Sometimes, it’s worth reliving a bit of painful history.
On March 9, 2009, the stock market hit 12-year lows. The Dow Jones traded under 6,550, while the S&P 500 was trading near 676 and the Nasdaq at 1,268.
Six years later, the Dow is close to 18,000, the S&P 500 is near 2,100, and the Nasdaq is closing in on 5,000. All three indexes have recouped their losses from the crisis and returned to their earlier growth trends.
Of course, this is great news for both advisors and investors, says a Morningstar expert, as the bull run since ’09 has lifted mutual funds across the board.
“What’s so striking are the absolute returns of these [different] categories,” said Laura Lutton, a director of manager research and equity-funds analyst, in an interview. “They’re a testament to [power of] the equity market when we’re in a period of economic recovery. It bears out the comeback story.”

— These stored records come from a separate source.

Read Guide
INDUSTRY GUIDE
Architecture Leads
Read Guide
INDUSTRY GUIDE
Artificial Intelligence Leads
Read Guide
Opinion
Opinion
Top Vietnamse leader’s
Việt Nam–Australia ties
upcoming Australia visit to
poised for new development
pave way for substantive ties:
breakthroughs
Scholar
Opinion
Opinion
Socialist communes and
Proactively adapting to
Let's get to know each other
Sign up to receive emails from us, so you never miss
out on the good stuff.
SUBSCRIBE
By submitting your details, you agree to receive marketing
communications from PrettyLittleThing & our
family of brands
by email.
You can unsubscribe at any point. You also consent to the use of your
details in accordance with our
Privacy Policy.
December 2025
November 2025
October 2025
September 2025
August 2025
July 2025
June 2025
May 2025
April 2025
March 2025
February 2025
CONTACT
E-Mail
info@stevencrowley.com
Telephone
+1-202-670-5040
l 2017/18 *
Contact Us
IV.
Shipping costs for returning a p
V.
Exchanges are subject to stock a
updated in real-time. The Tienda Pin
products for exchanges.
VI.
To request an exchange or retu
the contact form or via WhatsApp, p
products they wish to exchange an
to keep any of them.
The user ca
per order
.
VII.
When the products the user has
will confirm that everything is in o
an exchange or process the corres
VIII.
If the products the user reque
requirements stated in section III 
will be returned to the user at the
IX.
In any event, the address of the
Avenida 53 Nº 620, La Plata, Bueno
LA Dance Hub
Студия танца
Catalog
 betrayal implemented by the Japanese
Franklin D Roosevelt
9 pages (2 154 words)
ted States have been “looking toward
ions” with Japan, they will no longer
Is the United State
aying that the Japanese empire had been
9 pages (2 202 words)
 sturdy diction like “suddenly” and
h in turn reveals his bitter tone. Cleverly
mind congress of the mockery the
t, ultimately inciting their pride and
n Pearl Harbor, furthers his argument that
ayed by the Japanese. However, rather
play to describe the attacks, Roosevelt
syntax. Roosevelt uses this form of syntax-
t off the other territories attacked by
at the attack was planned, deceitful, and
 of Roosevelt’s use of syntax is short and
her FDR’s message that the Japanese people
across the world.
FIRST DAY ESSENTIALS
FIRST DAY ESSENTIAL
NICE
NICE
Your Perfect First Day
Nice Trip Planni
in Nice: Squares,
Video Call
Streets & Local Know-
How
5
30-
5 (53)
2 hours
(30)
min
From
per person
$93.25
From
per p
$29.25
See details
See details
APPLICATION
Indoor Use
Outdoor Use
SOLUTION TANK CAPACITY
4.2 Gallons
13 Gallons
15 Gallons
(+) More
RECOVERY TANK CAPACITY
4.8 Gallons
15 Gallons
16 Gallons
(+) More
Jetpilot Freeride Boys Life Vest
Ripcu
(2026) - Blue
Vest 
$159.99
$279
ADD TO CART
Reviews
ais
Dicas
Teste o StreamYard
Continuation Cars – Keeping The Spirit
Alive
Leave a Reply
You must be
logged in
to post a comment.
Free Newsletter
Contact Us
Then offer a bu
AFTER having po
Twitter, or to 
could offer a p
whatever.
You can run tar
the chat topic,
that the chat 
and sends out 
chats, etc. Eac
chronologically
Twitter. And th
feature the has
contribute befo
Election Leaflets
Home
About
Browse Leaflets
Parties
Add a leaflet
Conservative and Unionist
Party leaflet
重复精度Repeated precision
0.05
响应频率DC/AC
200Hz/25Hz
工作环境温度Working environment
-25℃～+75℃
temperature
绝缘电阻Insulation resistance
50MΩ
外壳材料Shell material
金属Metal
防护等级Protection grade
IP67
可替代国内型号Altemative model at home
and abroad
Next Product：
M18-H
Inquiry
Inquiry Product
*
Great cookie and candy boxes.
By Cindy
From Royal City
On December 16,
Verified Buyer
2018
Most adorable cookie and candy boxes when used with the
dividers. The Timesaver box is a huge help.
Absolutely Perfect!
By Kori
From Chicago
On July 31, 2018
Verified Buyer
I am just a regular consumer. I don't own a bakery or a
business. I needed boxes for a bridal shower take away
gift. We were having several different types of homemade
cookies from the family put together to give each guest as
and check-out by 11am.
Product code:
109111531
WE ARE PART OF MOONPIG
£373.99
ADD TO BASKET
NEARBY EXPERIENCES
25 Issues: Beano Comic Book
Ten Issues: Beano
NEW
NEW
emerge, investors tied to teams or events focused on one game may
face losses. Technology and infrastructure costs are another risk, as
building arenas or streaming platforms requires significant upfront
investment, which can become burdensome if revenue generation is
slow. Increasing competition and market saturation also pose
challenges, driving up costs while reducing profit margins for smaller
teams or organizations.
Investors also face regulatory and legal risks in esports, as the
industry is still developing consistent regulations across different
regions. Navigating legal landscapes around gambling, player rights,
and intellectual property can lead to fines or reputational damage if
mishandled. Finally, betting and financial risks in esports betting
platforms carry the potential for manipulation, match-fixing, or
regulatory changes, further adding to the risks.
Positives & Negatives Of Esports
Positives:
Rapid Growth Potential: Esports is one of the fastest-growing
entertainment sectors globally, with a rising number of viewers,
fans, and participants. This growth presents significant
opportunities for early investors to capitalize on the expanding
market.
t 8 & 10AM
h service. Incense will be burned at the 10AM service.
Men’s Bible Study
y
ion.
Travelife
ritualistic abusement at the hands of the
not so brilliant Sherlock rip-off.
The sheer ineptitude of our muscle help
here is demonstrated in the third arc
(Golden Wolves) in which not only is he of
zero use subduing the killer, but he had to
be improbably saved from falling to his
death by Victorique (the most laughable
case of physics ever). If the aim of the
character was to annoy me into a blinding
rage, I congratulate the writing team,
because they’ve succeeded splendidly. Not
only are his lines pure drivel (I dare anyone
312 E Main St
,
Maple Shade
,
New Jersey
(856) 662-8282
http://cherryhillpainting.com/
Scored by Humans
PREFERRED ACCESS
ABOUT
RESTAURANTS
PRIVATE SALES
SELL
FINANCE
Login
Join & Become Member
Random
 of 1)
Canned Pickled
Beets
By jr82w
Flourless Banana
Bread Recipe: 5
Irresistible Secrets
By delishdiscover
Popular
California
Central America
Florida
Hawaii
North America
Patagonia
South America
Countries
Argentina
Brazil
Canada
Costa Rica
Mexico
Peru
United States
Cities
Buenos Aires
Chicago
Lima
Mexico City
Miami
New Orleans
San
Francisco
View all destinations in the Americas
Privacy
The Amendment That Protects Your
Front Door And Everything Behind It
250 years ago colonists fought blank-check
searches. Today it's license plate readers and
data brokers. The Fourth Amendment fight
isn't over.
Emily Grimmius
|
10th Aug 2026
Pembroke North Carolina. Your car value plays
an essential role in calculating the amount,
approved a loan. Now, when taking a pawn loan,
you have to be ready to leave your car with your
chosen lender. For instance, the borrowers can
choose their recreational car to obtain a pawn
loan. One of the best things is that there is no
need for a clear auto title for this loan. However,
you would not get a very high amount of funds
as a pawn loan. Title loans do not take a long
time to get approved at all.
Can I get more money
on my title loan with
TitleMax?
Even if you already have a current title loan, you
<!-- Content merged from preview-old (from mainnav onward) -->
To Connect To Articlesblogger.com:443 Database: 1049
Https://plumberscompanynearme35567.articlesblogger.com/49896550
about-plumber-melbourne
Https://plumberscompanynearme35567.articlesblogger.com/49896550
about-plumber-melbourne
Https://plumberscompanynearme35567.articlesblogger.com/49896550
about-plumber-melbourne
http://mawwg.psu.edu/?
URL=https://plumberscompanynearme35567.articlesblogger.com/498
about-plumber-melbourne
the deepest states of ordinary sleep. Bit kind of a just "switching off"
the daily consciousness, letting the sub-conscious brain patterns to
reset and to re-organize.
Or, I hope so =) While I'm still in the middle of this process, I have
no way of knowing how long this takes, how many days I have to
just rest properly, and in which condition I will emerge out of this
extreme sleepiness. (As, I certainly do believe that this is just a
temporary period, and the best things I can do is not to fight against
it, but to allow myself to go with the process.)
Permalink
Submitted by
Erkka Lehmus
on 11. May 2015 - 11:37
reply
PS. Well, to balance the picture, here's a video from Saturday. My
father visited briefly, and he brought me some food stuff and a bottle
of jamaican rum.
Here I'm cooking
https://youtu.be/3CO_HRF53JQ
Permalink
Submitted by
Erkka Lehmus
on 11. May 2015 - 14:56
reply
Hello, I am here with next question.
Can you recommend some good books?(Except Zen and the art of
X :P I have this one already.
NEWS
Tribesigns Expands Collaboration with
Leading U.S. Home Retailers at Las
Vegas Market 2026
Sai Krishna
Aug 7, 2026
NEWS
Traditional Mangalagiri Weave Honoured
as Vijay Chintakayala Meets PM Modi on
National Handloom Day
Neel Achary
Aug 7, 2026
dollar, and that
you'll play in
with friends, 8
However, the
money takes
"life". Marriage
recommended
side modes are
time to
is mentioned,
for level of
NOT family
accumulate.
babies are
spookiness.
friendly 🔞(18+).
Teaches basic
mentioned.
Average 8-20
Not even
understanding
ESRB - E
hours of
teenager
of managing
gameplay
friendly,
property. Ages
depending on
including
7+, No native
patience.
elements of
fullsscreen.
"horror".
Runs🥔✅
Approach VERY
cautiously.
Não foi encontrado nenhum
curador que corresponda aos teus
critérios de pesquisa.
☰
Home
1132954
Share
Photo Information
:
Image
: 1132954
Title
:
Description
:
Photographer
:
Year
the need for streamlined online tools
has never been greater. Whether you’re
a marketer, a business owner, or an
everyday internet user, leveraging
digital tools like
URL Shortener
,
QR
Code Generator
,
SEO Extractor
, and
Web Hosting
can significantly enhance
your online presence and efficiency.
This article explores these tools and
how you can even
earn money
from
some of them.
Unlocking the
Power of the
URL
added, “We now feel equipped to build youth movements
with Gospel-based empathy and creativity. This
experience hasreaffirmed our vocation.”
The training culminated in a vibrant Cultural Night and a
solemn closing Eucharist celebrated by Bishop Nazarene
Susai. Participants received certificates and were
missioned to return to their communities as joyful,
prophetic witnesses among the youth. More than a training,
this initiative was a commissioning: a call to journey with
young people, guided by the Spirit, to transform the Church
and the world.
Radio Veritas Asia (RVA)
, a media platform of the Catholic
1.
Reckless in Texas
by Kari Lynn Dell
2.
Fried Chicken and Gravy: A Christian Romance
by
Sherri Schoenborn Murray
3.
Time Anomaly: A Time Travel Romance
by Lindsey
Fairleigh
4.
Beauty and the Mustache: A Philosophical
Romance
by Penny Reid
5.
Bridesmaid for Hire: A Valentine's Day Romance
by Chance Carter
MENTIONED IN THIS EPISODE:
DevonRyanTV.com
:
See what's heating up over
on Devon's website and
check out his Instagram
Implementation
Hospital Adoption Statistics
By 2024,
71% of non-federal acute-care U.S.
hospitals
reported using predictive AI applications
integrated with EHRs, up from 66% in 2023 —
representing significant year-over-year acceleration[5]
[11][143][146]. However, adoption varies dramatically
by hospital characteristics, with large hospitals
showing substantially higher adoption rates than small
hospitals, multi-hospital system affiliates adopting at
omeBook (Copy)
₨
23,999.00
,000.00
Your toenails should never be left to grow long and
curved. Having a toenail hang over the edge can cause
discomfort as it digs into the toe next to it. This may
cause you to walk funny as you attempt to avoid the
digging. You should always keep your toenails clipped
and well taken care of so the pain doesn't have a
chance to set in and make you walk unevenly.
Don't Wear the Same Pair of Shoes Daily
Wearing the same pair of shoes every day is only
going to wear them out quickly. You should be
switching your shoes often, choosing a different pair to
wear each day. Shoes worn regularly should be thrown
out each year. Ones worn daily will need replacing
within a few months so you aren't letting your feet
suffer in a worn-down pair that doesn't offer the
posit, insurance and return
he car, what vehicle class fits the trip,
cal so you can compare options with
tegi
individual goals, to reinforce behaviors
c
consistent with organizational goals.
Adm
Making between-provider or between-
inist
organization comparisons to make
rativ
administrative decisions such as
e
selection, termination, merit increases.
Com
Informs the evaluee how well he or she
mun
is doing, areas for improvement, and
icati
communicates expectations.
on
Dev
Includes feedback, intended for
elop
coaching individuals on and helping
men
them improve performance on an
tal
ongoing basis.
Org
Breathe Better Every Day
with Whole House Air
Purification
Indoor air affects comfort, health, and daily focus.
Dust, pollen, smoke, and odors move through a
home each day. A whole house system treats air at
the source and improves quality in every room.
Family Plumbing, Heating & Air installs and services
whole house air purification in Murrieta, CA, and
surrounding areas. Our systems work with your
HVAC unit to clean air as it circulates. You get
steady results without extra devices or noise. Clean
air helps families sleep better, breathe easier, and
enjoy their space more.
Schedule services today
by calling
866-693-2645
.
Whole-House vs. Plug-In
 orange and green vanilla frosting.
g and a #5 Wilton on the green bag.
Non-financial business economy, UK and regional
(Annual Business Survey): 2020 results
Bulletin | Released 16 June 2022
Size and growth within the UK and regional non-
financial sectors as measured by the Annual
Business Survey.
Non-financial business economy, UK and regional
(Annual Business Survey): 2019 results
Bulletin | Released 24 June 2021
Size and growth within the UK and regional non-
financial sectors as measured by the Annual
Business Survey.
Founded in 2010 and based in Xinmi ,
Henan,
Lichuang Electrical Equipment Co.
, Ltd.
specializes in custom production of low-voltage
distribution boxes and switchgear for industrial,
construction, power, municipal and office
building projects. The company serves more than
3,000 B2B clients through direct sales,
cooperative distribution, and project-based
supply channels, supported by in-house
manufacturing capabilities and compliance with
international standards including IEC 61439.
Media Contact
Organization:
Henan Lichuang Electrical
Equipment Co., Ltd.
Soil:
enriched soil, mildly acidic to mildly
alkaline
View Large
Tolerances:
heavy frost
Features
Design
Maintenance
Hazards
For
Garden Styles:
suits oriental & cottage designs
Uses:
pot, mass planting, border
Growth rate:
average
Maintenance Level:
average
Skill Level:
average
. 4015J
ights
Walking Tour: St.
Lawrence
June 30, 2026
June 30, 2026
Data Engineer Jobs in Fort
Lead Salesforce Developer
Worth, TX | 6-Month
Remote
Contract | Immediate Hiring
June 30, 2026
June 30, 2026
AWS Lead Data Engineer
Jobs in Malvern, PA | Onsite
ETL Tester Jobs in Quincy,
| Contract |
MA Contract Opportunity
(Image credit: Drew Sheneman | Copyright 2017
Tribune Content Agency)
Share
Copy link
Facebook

Over the past six years, Morningstar research finds that cumulative returns for small- and large-cap funds, as well as value and growth funds, ranged from about 217% to 247%. That means they’ve produced average annualized returns of about 21%-24% since March 9, 2009.
Among the six groups of open-end mutual funds, the top performer is mid-cap value, with cumulative returns of 270.2% and average yearly returns of 24.4%. The weakest performer is large-cap growth; its returns are about 217.0% and 21.3%, respectively.
Coming close to mid-cap value’s returns are those of the small-cap value group, with cumulative performance of 267.4% and average yearly results of 24.3%.
“Really, these [top] performers are so close when it comes to the annualized returns, you don’t need to sweat the difference,” Lutton said.
“It’s fairly typical to see small- and mid-caps outperform large companies in this type of environment,” she explained. “This is where we see the green shoots, the growth coming out of econ downturn that economists talk about.”